*TASKS:*
1. Translate this sentence from the text on Snapchat's shift to microservices into Spanish: "Snapchat is an instant messaging application with 360 million daily active users from all around the world."
2. From the text on Snapchat's shift to microservices, return the passage from "The Architecture of Snapchat's" to "of service-to-service requests.", copied verbatim.
3. Resume the text on Snapchat's shift to microservices, picking up after its final sentence.

*PASSAGE SHOWN:*
-- BEGIN --
Snapchat's Shift to Microservices

Hey Everyone!

Today we’ll be talking about

  • Snap's Shift from a Monolith to Microservices

    • Why Engineers Wanted to Shift to Microservices

    • Design Goals and Adopting Envoy

    • The Architecture of the New System

  • Tech Snippets

    • A Detailed Guide to CDNs

    • The Ultimate Guide to Onboarding Software Engineers

    • A Curated List of Static Analysis Tools

    • Why I Program in Erlang

Plus, we have a solution to our last coding interview question.


The Architecture of Snapchat's Service Mesh

Snapchat is an instant messaging application with 360 million daily active users from all around the world.

Previously, they used a monolithic architecture for their backend on Google App Engine but they made a shift to microservices in Kubernetes across both AWS and Google Cloud.

They started the shift in 2018 and as of November 2021, they had over 300 production services and handled more than 10 million queries per second of service-to-service requests.
-- END --
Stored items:
-- BEGIN --
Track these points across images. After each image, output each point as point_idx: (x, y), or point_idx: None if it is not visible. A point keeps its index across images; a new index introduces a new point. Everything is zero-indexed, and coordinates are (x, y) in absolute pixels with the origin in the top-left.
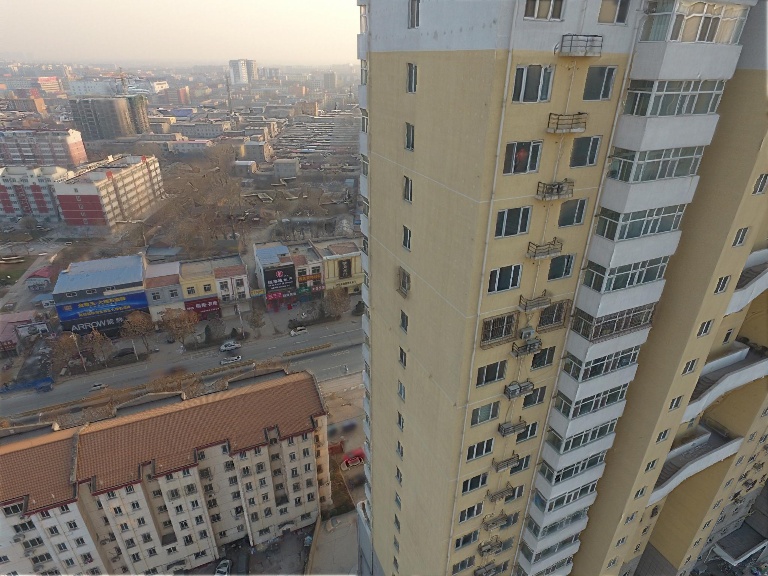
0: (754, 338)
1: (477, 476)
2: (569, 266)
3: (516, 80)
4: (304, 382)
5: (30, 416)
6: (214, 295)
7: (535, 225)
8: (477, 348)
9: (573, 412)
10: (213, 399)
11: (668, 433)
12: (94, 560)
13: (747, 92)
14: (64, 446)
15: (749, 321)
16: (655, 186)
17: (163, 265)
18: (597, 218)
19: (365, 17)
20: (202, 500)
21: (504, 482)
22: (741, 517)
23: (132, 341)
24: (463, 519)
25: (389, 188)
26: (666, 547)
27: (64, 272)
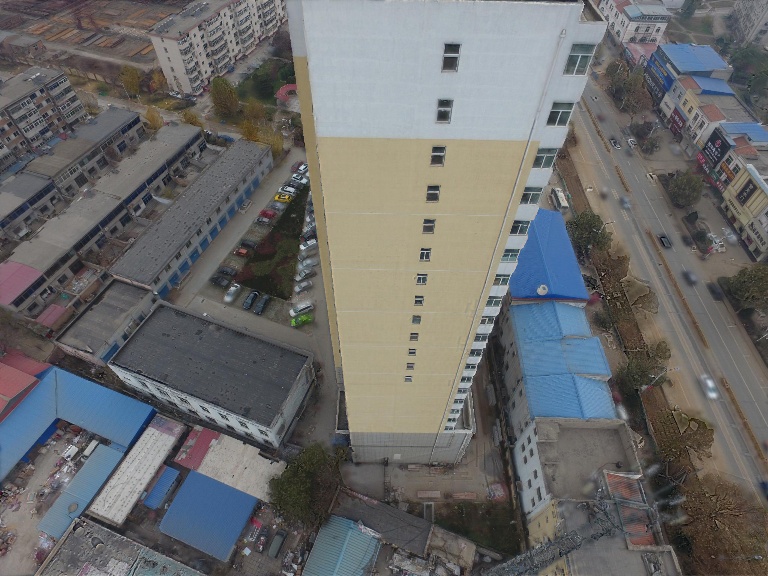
0: None
1: None
2: None
3: None
4: None
5: None
6: (686, 118)
7: None
8: None
9: None
10: None
11: None
12: None
13: None
14: None
15: None
16: None
17: (725, 86)
18: None
19: None
20: None
21: None
22: None
23: None
24: None
25: None
26: None
27: (692, 44)
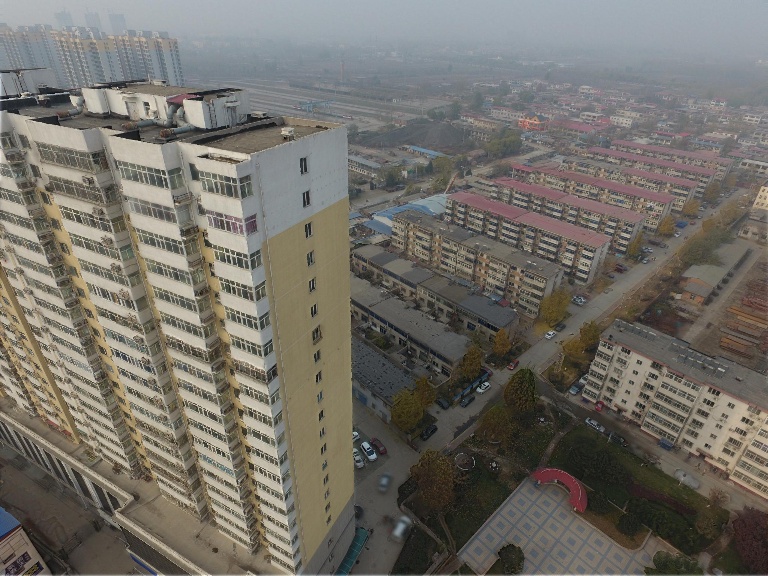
0: None
1: None
2: None
3: None
4: None
5: None
6: None
7: None
8: None
9: None
10: None
11: None
12: None
13: None
14: None
15: None
16: None
17: None
18: None
19: (248, 223)
20: None
21: None
22: None
23: None
24: None
25: None
26: None
27: None
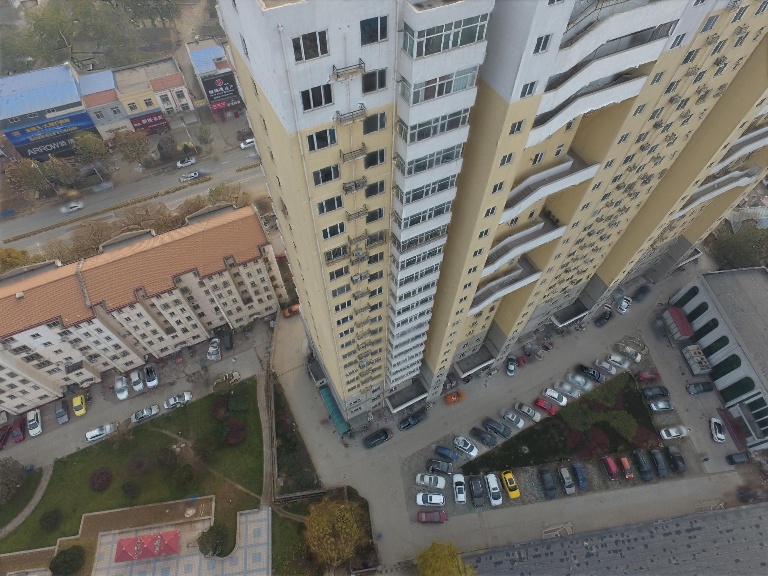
0: (554, 212)
1: (346, 317)
2: (382, 213)
3: (309, 141)
4: (250, 218)
5: (26, 238)
6: (157, 110)
7: (347, 203)
8: (324, 266)
9: (400, 284)
10: (178, 236)
11: (472, 284)
12: (122, 347)
13: (493, 105)
14: (72, 281)
15: (552, 201)
16: (426, 174)
17: (95, 76)
18: (394, 189)
19: None
20: (187, 307)
21: (366, 316)
22: (573, 298)
23: (91, 164)
24: (342, 336)
25: (263, 143)
26: (503, 325)
27: None
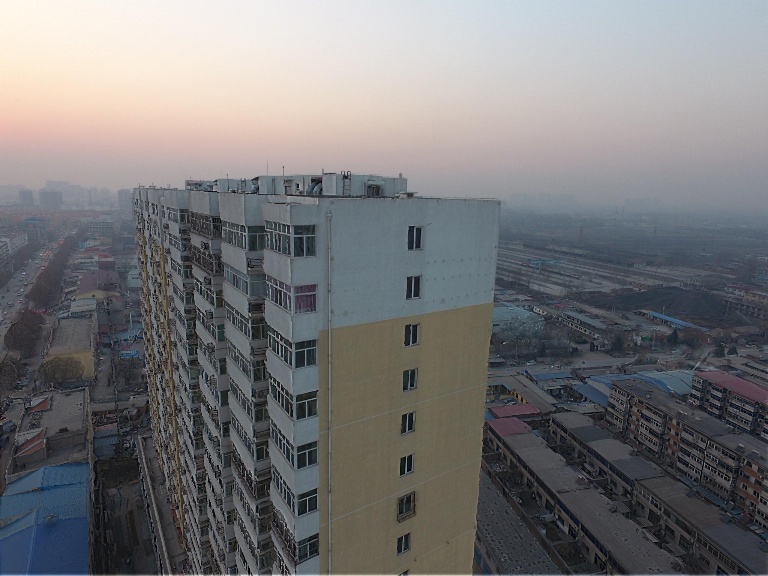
0: None
1: None
2: None
3: None
4: None
5: None
6: None
7: None
8: None
9: None
10: None
11: None
12: None
13: None
14: None
15: None
16: None
17: None
18: None
19: (301, 296)
20: None
21: None
22: None
23: None
24: None
25: (375, 442)
26: None
27: None
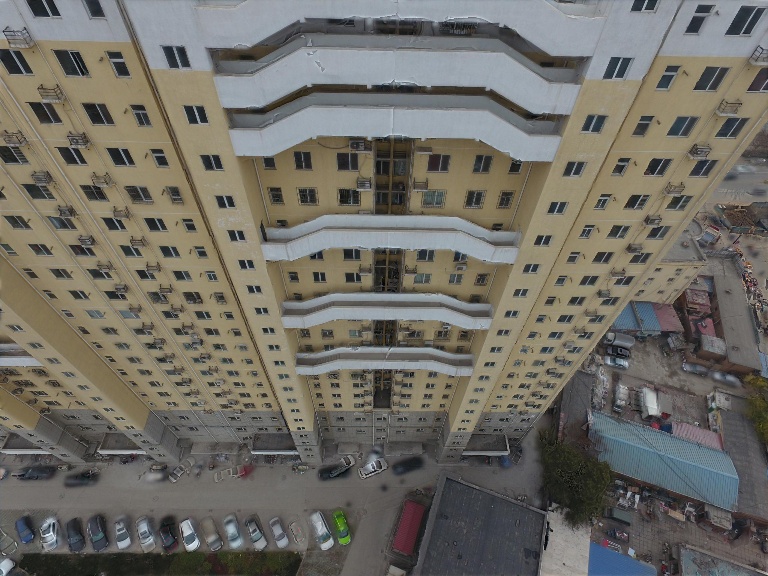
0: None
1: None
2: None
3: None
4: None
5: None
6: None
7: None
8: None
9: None
10: None
11: None
12: None
13: None
14: None
15: None
16: None
17: None
18: None
19: None
20: None
21: None
22: (275, 426)
23: None
24: None
25: None
26: None
27: None
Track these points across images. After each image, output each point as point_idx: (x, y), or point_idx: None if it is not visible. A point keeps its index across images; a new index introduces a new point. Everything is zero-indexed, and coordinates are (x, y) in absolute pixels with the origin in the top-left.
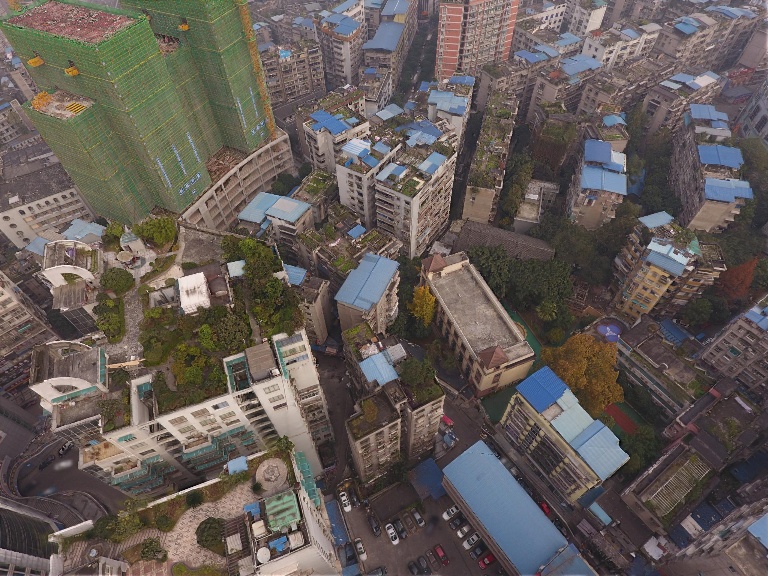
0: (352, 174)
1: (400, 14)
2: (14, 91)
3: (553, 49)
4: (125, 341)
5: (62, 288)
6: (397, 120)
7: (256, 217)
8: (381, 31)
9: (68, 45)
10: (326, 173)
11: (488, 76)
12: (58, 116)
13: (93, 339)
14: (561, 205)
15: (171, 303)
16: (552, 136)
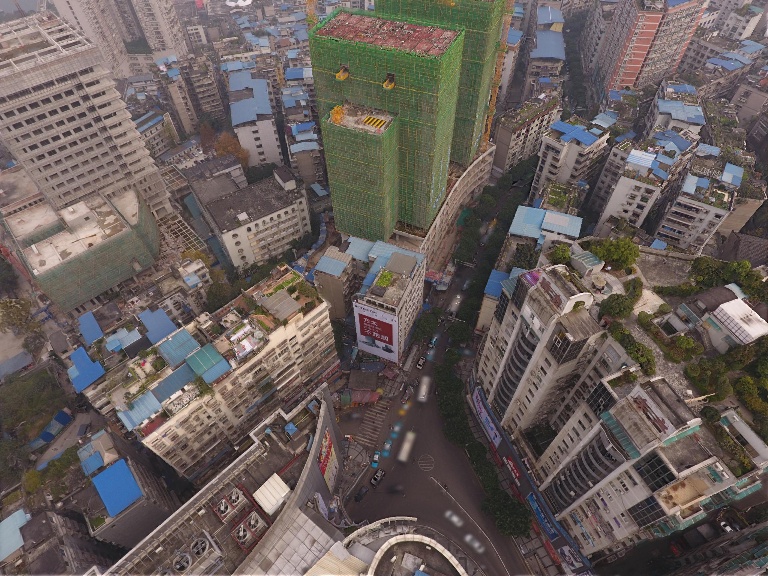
0: (641, 187)
1: (559, 23)
2: (150, 104)
3: (742, 56)
4: (660, 373)
5: (567, 317)
6: (617, 130)
7: (532, 232)
8: (541, 40)
9: (401, 58)
10: (563, 185)
11: None
12: (363, 131)
13: (631, 372)
14: None
15: (685, 331)
16: None
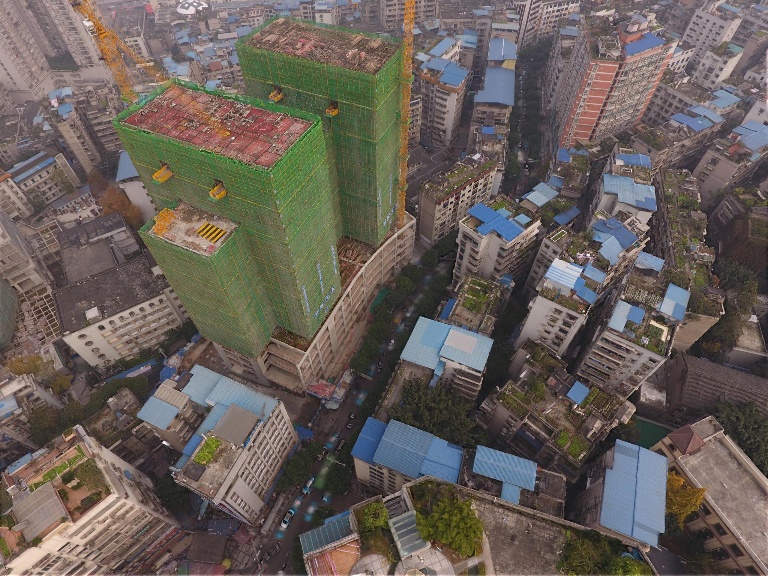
0: (562, 311)
1: (511, 59)
2: (53, 137)
3: (712, 112)
4: None
5: None
6: (556, 207)
7: (428, 359)
8: (490, 79)
9: (224, 164)
10: (484, 281)
11: (644, 146)
12: (191, 247)
13: None
14: (765, 318)
15: None
16: (764, 238)
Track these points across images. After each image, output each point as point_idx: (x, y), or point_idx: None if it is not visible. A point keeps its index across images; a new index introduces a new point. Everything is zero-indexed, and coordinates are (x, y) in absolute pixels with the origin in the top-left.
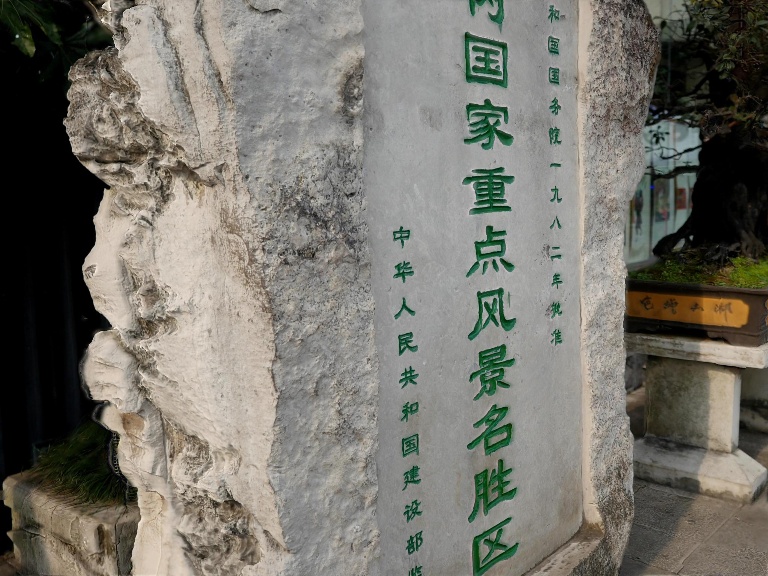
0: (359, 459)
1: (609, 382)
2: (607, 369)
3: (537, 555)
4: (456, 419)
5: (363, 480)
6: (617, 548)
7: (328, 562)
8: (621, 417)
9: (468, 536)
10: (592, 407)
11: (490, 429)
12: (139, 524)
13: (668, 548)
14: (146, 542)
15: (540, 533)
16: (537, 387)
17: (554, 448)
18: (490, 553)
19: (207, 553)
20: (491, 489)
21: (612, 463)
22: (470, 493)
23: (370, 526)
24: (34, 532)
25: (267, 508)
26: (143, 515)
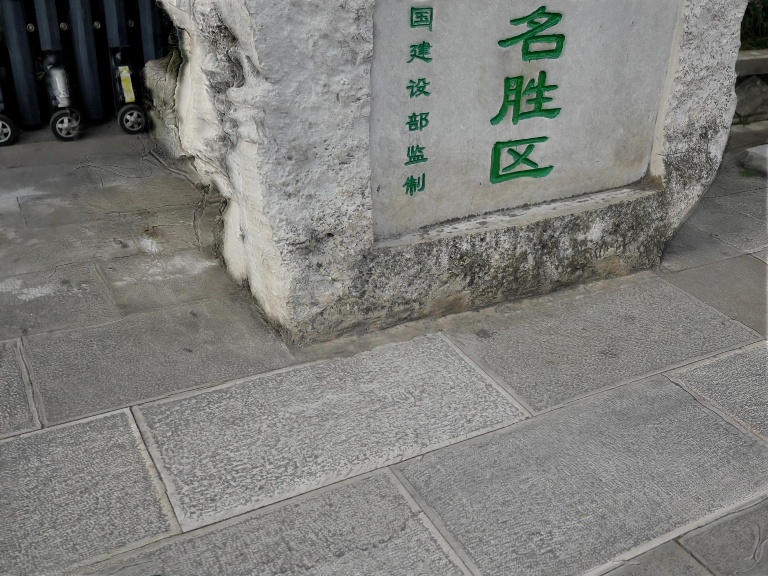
0: (350, 9)
1: (717, 24)
2: (717, 7)
3: (577, 187)
4: (487, 7)
5: (354, 33)
6: (678, 207)
7: (310, 104)
8: (727, 72)
9: (488, 138)
10: (683, 47)
11: (534, 33)
12: (181, 66)
13: (757, 234)
14: (182, 80)
15: (585, 166)
16: (609, 3)
17: (622, 81)
18: (515, 164)
19: (222, 90)
20: (526, 99)
21: (700, 120)
22: (497, 94)
23: (360, 83)
24: (148, 101)
25: (246, 32)
26: (184, 58)
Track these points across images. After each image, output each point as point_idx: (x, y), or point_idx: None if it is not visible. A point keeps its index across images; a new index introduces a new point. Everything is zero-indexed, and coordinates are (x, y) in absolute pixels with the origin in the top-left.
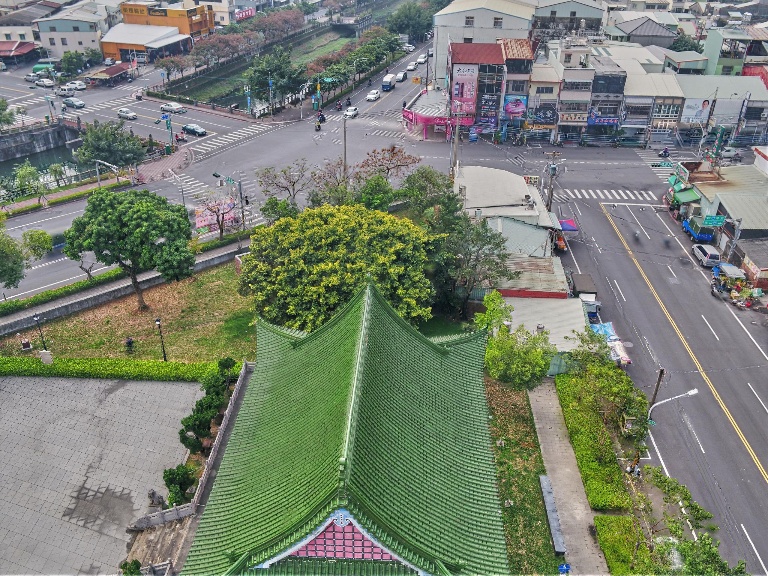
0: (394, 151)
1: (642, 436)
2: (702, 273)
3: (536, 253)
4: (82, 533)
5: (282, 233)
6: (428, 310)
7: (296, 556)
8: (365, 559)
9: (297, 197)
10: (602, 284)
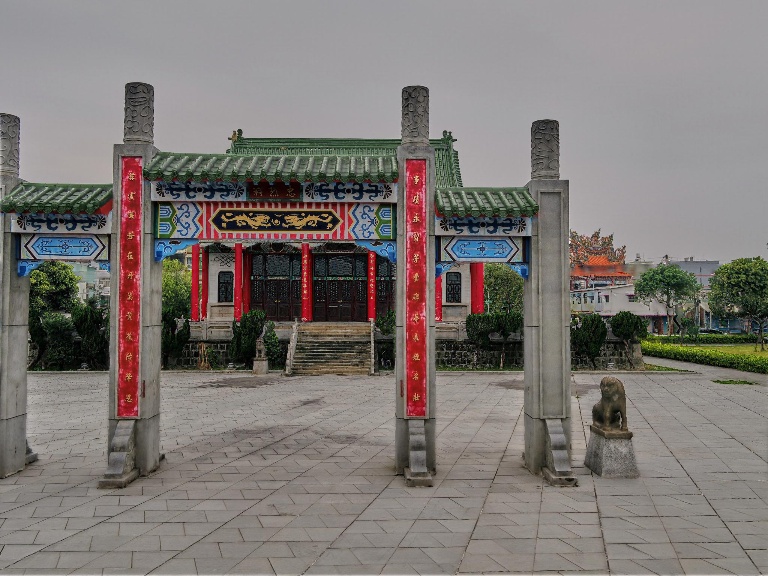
0: None
1: None
2: None
3: None
4: (291, 382)
5: None
6: None
7: None
8: None
9: None
10: None
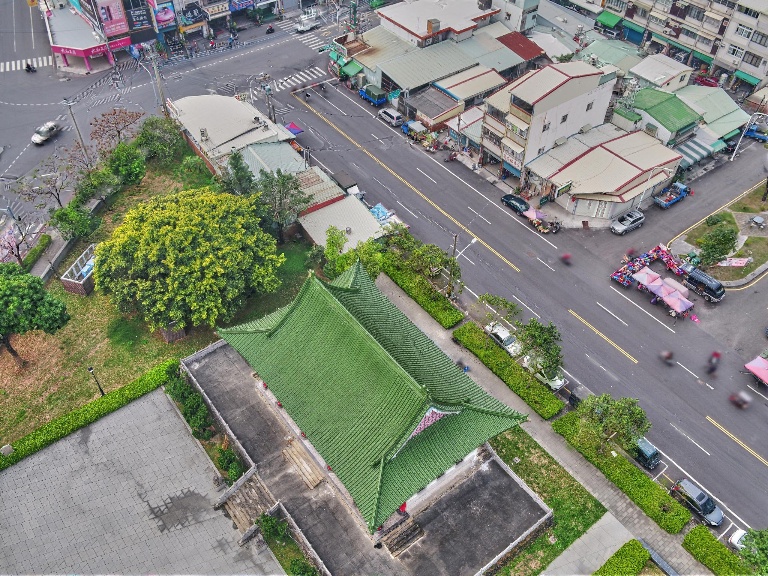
0: (116, 114)
1: (459, 277)
2: (396, 132)
3: (297, 168)
4: (188, 531)
5: (130, 248)
6: (282, 256)
7: None
8: (433, 423)
9: (61, 195)
10: (345, 170)
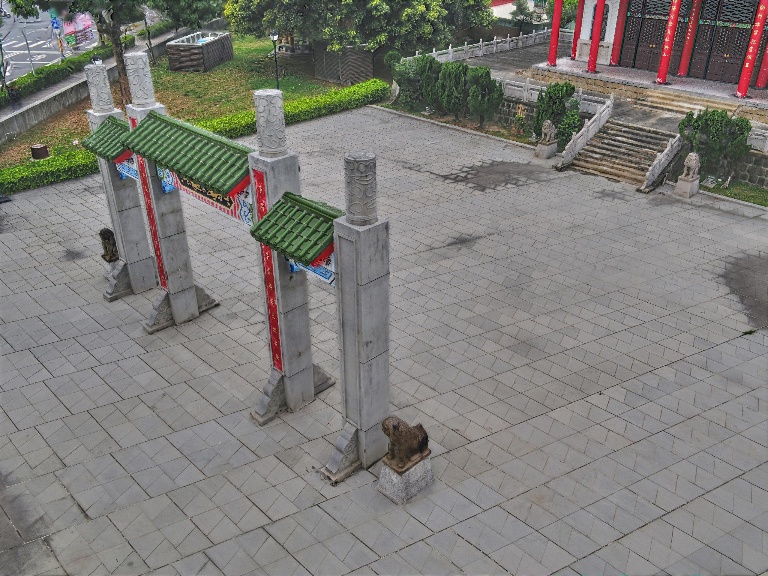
0: None
1: None
2: None
3: None
4: (531, 187)
5: None
6: None
7: None
8: None
9: None
10: None
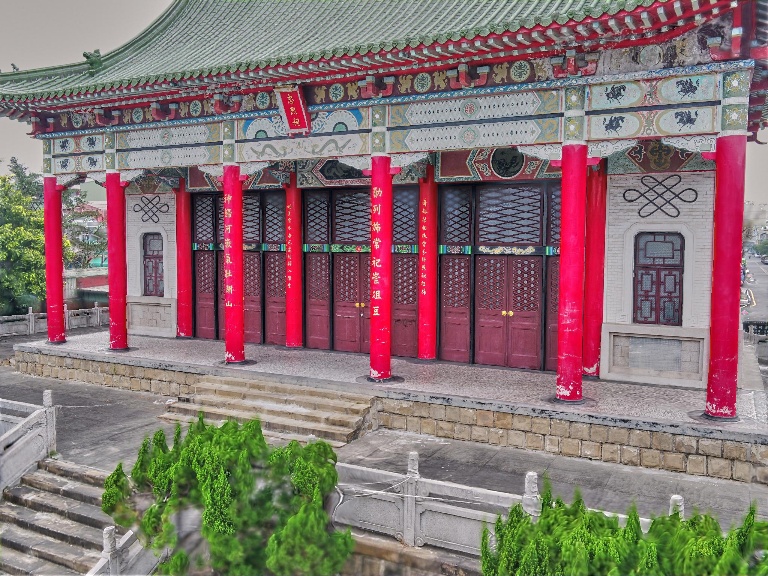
-- END --
*ANSWERS TO THE PROBLEMS:*
1. Snapchat es una aplicación de mensajería instantánea con 360 millones de usuarios activos diarios de todo el mundo.

2.
The Architecture of Snapchat's Service Mesh

Snapchat is an instant messaging application with 360 million daily active users from all around the world.

Previously, they used a monolithic architecture for their backend on Google App Engine but they made a shift to microservices in Kubernetes across both AWS and Google Cloud.

They started the shift in 2018 and as of November 2021, they had over 300 production services and handled more than 10 million queries per second of service-to-service requests.

3.
The shift led to a 65% reduction in compute costs while reducing latency, increasing reliability and making it easier for Snap to grow as an organization.

Snap Engineering published a great blog post on why they made the change, how they shifted and the architecture of their new system.

Here’s a Summary

For years, Snap’s backend was a monolithic app running in Google App Engine. Monoliths are great for accommodating rapid growth in features, engineers and customers.

However, they faced some challenges with the monolith as they scaled. Some of the things Snap developers wanted were

  • Clear, explicit relationships between different components

  • The ability for teams to choose their own architecture

  • Capability to iterate quickly and independently on their own data models (having massive shared datastores made this difficult due to tight couplings across teams)

  • A viable path to shift certain workloads to other cloud providers like AWS

Therefore, the Snap team proposed a service-oriented architecture.

Here are some of their design tenets for the new system

  • Clear separation of concerns between a service’s business logic and the infrastructure. Each side should be able to iterate independently.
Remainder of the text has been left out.